WHAT NEEDS TO BE DONE: Pull out each line of the data that contains the word "this". Treat uppercase and lowercase as different.

EXCERPTED RECORDS:
☆ ☆ ☆

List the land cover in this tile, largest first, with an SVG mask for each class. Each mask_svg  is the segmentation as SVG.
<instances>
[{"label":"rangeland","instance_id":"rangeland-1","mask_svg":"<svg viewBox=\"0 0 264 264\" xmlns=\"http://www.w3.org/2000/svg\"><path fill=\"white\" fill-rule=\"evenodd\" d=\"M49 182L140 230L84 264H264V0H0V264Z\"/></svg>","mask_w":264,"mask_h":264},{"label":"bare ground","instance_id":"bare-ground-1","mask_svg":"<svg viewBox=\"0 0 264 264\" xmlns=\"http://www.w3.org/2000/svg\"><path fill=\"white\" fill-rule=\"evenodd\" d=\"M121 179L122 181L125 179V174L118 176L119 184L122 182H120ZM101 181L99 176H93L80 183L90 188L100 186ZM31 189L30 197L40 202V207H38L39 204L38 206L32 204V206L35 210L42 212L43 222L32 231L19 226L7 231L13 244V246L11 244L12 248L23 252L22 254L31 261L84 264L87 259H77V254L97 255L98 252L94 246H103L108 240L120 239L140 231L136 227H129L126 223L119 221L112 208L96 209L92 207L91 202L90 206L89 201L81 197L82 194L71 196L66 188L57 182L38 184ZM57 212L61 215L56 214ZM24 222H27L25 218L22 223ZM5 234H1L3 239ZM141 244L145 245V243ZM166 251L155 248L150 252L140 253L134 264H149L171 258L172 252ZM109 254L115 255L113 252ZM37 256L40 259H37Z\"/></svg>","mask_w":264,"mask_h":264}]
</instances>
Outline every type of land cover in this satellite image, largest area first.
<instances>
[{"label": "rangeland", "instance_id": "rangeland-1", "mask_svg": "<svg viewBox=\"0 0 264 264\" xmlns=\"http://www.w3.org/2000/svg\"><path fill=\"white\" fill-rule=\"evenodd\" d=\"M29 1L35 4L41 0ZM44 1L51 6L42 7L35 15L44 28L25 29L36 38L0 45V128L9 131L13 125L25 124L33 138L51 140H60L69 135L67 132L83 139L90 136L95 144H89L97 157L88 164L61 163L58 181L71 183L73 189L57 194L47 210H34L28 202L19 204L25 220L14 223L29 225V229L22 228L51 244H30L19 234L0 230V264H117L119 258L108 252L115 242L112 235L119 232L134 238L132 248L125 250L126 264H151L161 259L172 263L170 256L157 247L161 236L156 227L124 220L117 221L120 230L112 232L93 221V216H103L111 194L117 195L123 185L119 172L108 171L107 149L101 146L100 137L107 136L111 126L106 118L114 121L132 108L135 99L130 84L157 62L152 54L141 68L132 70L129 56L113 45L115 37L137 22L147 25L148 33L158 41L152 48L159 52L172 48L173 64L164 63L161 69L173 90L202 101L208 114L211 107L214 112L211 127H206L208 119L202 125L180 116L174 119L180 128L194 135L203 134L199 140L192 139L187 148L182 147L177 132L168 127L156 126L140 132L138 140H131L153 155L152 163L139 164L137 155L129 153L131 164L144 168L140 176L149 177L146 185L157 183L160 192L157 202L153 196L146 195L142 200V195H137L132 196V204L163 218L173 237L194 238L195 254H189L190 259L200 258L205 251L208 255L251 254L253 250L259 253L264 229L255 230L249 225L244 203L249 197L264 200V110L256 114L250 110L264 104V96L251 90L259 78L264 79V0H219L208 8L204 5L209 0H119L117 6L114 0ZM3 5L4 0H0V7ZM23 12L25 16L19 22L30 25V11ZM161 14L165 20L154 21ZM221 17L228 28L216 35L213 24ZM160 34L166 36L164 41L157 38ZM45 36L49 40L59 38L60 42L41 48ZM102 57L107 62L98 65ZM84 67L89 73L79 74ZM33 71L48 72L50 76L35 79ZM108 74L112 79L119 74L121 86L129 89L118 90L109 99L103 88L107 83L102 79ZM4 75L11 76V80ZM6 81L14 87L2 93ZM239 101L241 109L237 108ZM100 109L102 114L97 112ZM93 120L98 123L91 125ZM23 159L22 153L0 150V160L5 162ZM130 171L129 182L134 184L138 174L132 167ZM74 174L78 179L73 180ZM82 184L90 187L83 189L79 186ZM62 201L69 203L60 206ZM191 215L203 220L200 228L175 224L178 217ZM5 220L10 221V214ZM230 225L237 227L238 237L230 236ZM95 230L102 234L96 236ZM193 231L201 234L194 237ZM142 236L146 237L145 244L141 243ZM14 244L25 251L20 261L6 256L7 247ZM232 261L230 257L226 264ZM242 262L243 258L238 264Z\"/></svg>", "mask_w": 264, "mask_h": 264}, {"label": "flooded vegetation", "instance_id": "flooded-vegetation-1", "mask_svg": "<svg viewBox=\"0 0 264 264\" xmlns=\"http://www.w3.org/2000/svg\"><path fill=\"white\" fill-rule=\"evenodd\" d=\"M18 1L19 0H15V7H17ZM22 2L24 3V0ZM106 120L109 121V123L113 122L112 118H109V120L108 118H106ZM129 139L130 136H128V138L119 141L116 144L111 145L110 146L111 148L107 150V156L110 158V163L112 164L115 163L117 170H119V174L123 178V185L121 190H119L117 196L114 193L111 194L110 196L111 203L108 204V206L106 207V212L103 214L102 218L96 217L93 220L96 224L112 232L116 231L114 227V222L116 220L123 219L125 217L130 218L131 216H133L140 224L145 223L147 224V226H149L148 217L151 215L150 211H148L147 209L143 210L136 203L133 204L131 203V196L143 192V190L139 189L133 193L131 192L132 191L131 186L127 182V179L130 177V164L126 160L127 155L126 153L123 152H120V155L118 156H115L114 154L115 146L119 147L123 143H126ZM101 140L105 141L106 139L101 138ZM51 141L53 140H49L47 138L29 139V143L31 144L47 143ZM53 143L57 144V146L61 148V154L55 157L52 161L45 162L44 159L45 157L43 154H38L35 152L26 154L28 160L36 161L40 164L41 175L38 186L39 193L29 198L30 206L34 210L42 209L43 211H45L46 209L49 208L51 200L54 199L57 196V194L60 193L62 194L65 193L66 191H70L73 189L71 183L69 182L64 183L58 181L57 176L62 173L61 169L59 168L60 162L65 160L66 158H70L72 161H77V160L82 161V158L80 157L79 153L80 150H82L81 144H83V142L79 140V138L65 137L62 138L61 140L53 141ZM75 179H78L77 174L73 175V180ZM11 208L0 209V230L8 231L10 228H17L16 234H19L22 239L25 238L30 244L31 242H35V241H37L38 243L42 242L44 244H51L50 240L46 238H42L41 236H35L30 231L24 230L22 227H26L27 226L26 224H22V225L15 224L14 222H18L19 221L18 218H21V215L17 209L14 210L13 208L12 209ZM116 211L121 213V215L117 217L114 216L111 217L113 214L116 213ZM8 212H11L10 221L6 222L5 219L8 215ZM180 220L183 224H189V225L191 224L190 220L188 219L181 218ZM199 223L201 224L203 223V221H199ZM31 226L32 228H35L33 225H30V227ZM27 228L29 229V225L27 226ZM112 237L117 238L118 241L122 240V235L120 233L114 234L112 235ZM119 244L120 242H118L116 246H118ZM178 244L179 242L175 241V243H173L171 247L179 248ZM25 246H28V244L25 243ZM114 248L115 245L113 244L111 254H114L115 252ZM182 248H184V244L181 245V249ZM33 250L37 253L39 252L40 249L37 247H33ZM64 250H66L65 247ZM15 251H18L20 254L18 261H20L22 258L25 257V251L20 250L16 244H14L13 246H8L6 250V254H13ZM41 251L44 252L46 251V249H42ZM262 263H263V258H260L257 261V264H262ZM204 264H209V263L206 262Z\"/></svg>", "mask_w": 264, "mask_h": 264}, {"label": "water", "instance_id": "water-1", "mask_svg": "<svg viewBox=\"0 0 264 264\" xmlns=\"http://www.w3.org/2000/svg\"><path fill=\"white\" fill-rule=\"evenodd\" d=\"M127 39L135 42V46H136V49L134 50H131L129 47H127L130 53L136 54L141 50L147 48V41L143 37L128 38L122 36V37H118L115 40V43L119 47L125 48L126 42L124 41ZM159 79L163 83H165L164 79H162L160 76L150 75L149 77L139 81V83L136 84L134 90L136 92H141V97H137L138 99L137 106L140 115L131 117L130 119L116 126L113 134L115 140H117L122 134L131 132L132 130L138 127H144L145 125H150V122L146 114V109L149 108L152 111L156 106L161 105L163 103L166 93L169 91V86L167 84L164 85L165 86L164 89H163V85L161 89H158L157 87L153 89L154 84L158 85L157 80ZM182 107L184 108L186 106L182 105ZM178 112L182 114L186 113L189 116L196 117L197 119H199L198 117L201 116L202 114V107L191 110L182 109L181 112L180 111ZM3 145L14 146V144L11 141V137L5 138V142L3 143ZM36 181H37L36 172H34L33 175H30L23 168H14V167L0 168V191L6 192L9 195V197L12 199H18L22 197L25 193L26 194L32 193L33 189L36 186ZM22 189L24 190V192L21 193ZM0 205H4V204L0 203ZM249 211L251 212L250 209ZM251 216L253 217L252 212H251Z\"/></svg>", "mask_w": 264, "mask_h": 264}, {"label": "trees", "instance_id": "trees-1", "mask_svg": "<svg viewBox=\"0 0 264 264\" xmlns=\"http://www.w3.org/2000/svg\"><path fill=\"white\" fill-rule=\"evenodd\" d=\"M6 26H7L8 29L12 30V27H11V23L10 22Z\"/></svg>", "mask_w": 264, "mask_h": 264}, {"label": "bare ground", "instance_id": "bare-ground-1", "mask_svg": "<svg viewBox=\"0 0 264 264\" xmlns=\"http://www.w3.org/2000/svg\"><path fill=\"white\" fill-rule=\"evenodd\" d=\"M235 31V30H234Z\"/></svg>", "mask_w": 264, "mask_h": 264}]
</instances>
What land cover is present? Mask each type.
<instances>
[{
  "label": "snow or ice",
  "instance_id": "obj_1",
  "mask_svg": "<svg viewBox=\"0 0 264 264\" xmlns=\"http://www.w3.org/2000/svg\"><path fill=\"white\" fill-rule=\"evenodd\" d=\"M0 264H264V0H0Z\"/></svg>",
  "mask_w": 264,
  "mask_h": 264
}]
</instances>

☆ ☆ ☆

REPLY:
List the land cover in this tile, largest first, with an SVG mask for each class. Each mask_svg  is the segmentation as SVG.
Outline every type of land cover in this satellite image, largest area first.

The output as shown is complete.